(Stored dataset items)
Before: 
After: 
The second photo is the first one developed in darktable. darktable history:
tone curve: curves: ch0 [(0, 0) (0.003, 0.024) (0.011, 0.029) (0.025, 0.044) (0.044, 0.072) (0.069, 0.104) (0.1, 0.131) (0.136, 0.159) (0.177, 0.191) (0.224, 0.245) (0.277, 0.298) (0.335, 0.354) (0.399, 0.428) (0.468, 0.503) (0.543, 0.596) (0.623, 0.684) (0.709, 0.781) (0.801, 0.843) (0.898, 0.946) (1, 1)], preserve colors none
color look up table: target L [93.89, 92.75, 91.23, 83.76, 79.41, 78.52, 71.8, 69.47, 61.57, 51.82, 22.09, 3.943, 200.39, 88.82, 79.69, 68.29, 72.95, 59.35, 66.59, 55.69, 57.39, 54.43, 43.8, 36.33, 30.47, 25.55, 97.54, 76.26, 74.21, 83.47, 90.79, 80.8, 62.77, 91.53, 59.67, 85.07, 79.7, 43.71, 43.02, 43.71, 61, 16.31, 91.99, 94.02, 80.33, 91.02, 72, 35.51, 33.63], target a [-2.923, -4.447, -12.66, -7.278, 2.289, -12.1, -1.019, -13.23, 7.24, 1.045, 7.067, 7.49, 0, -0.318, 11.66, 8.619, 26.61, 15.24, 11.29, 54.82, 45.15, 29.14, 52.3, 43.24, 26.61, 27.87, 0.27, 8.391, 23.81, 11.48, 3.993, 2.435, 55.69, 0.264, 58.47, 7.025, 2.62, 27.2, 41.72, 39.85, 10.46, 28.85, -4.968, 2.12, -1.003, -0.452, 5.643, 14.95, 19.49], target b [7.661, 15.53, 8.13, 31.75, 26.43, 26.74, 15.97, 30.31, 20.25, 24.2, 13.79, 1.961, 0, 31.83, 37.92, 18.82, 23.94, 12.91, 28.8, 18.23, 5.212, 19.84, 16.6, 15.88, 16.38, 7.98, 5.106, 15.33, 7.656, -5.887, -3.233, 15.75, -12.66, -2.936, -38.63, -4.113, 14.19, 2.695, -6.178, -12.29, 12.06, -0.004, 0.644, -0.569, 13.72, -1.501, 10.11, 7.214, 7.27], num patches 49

* Problem to work on:
Reproduce every one of the items above word for word, with no changes.

* Response to the task:
Before: 
After: 
The second photo is the first one developed in darktable. darktable history:
tone curve: curves: ch0 [(0, 0) (0.003, 0.024) (0.011, 0.029) (0.025, 0.044) (0.044, 0.072) (0.069, 0.104) (0.1, 0.131) (0.136, 0.159) (0.177, 0.191) (0.224, 0.245) (0.277, 0.298) (0.335, 0.354) (0.399, 0.428) (0.468, 0.503) (0.543, 0.596) (0.623, 0.684) (0.709, 0.781) (0.801, 0.843) (0.898, 0.946) (1, 1)], preserve colors none
color look up table: target L [93.89, 92.75, 91.23, 83.76, 79.41, 78.52, 71.8, 69.47, 61.57, 51.82, 22.09, 3.943, 200.39, 88.82, 79.69, 68.29, 72.95, 59.35, 66.59, 55.69, 57.39, 54.43, 43.8, 36.33, 30.47, 25.55, 97.54, 76.26, 74.21, 83.47, 90.79, 80.8, 62.77, 91.53, 59.67, 85.07, 79.7, 43.71, 43.02, 43.71, 61, 16.31, 91.99, 94.02, 80.33, 91.02, 72, 35.51, 33.63], target a [-2.923, -4.447, -12.66, -7.278, 2.289, -12.1, -1.019, -13.23, 7.24, 1.045, 7.067, 7.49, 0, -0.318, 11.66, 8.619, 26.61, 15.24, 11.29, 54.82, 45.15, 29.14, 52.3, 43.24, 26.61, 27.87, 0.27, 8.391, 23.81, 11.48, 3.993, 2.435, 55.69, 0.264, 58.47, 7.025, 2.62, 27.2, 41.72, 39.85, 10.46, 28.85, -4.968, 2.12, -1.003, -0.452, 5.643, 14.95, 19.49], target b [7.661, 15.53, 8.13, 31.75, 26.43, 26.74, 15.97, 30.31, 20.25, 24.2, 13.79, 1.961, 0, 31.83, 37.92, 18.82, 23.94, 12.91, 28.8, 18.23, 5.212, 19.84, 16.6, 15.88, 16.38, 7.98, 5.106, 15.33, 7.656, -5.887, -3.233, 15.75, -12.66, -2.936, -38.63, -4.113, 14.19, 2.695, -6.178, -12.29, 12.06, -0.004, 0.644, -0.569, 13.72, -1.501, 10.11, 7.214, 7.27], num patches 49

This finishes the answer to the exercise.